Senator Goldman Kenneth Arrested for Fraudulent: One Million Pound Had Vanished. Thirty-Years In Prison Awaited.
“Out,” His father bellowed, and this time, he bolted out of the room, letting the faded photograph of his father who marched into the squad car with a blank, unreadable face, his trench coat billowed behind him. The image blazed in his mind, making him tossed restlessly for nights, trying to conceive how a harmless-looking man like Mr. Kenneth could possibly be a grand thief like that. How could a treacherous man possibly conceal his true cunning nature for so long? How could he make anyone—how could he make Jaime—look at him and see only a man whose touch was too kind, whose posture was too rigid out of silly formality and awkwardness with his words?
Later—possibly when his father had cooled down, or perhaps when child Jaime had decided to confront his foster parents’ past, or maybe when they reconciled or something—later, at some point, his father had told him: Son, we’re not what we’re.

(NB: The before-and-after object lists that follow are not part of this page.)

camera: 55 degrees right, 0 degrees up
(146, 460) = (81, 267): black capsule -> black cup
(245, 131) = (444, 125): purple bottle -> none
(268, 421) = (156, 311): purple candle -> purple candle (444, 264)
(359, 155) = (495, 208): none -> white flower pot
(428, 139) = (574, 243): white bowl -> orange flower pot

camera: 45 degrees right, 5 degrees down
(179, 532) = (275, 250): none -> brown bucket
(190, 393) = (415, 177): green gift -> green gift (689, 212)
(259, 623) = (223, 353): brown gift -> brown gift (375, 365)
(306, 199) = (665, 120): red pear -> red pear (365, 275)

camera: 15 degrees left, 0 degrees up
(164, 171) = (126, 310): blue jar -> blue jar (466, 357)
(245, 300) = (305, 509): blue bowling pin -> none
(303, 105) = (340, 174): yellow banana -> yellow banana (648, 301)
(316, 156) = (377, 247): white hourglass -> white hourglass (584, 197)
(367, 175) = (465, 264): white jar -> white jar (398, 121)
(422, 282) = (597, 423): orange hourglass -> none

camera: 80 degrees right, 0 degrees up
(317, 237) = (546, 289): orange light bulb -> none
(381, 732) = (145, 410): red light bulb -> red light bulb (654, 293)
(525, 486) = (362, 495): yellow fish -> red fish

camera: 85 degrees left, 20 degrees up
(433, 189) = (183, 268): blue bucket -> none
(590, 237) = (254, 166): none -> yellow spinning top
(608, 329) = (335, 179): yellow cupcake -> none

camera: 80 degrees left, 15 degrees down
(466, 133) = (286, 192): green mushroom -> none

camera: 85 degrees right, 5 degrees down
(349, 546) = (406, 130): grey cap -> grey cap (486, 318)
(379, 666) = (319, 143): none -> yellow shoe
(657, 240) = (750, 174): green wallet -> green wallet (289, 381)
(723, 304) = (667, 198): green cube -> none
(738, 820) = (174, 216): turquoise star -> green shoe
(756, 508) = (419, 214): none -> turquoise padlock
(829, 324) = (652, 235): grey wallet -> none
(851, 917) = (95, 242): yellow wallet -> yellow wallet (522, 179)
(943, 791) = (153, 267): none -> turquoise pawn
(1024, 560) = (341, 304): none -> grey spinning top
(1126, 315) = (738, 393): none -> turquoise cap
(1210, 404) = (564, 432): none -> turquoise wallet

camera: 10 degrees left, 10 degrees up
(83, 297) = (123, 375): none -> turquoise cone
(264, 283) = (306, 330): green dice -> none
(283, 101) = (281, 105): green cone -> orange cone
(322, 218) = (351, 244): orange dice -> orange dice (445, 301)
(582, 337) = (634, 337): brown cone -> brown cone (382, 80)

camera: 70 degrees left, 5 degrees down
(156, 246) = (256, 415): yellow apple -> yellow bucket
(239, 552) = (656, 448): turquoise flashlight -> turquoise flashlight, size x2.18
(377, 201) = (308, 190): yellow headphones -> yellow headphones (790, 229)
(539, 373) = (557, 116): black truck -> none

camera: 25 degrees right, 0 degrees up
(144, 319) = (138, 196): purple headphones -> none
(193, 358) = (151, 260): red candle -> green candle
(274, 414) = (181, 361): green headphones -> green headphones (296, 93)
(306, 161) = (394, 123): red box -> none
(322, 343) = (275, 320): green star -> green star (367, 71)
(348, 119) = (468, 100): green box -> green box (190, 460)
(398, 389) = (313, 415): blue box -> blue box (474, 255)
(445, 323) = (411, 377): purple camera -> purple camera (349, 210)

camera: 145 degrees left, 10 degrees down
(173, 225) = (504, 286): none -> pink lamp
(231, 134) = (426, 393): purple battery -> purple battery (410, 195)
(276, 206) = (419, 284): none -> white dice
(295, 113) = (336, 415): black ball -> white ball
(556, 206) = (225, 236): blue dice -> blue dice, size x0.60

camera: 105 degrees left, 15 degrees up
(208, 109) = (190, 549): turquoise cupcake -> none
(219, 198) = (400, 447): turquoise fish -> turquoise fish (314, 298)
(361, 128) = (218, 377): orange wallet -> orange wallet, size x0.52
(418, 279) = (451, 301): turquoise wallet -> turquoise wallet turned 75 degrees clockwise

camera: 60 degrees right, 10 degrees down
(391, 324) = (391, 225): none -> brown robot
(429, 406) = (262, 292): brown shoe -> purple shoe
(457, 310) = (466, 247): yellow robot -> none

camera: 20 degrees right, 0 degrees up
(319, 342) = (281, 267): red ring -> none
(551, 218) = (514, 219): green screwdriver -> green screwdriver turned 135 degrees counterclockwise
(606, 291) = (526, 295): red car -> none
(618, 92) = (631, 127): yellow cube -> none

Jaime couldn’t remember what were they talking about that leads to that. He couldn’t even recall when exactly or what was his father’s expression did his father say that, nor could he remember their surrounding or the atmosphere that swallowed them. His memory kept shifting into a new scenario every time he revisited it, as if his mind was deliberately censored out that single event. But for what purpose, he couldn’t fathom. Nonetheless, the situation may vary, his father might or might not put his heavy hand on Jaime’s shoulder, one detail would never change: his father would eventually say, “We’re not what we’re.” And the dreams, if he should refer to them so, would end right there, right after Jaime said, “Indeed.”
Recently, Jaime often found himself falling asleep silently mouthing the syllables in the damp darkness. The words that keep ringing crystal clear over and over again in his head like a silver bell, guiding him to the path of light at the end. He would feel the layered meanings hovering just out of his reach, beckoning him to unpeel and explore the sacred Pandora’s box. We’re not what we’re. It had become something Jaime mulled over a lot more listlessly at every free second as he matured into adulthood.
፨
Jaime woke up early, his father’s words echoed in his head, fading slowly into nothingness. He lied in his bed, hands braced on his stomach, inhaled and exhaled evenly.
The fierce rain had mellowed and petered out at dawn. Cool air rushed through the cracks of the window, caressed his senses and made him drunk in the fresh, cleansed scent of dew, greenery and ethereal sunlight.
He wretched the storm-shutter open and slided the glass pane over to lean out, arms folded, chin nestled in the inner of his elbow, watching the round imperfect orange orb shimmered above the horizon and then quickly got obscured by a blanket of cloud, reduced to nothing but a halo of light. clearing the fog. Vague golden rays penetrated the bruised sky, and the purple slowly disintegrated into unyielding white.
It was beautiful, but it reminded him of his father’s funeral. So, he shut the window.